# WARNING VERY GRAPHIC ~ the inside training of the Tennessee walking horse



## Skyseternalangel (Jul 23, 2011)

I'm really hesitant to watch... but will give it a go.

Omg give me a ****ing stick, I'll beat some sense into them!!

Those poor horses... urgh........that made me feel so nauseous.. and angry. 

:/


----------



## Duren (Oct 25, 2011)

THAT IS DESPICABLE.

Keep in mind though that those clips are from one training stable. You cant condemn all for the actions of one.

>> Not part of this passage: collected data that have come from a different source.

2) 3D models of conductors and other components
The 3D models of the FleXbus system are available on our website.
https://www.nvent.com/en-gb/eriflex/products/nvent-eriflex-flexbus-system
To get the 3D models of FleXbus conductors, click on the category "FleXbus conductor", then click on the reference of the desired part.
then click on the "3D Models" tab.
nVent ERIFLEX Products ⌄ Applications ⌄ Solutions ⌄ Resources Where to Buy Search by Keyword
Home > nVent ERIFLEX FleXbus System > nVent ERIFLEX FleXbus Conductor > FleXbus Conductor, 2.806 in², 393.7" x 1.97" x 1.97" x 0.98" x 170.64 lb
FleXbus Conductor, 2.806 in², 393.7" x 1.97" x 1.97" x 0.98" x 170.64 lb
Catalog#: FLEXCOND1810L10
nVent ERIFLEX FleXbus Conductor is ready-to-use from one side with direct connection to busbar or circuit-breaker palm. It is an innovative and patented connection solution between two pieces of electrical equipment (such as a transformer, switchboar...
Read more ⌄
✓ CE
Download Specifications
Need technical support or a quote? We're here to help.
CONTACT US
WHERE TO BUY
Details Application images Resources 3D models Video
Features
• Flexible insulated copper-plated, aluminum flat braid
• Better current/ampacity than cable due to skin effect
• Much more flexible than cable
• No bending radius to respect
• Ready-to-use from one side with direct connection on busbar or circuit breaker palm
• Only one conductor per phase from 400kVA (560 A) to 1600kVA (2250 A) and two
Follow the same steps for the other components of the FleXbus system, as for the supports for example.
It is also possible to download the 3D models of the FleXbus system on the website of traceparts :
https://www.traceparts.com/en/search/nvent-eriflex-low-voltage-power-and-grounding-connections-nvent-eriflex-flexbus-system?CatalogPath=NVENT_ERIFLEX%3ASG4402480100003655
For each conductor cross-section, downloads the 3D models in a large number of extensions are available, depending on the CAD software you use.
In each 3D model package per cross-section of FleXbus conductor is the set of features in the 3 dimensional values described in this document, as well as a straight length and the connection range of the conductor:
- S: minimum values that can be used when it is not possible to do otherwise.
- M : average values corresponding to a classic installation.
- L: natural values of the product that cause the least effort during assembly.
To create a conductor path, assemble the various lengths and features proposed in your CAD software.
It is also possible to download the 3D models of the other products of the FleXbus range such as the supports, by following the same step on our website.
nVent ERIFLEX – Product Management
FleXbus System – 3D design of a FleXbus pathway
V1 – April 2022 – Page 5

But on another note I'll like a few minutes alone with anyone involved with that stable. Some gasoline or anything caustic...and maybe some chains. Yup, that'll do.


----------



## franknbeans (Jun 7, 2007)

This is the same video that has been posted a couple of times and there are other threads about this abuse.......just FYI.


----------



## Skyseternalangel (Jul 23, 2011)

franknbeans said:


> This is the same video that has been posted a couple of times and there are other threads about this abuse.......just FYI.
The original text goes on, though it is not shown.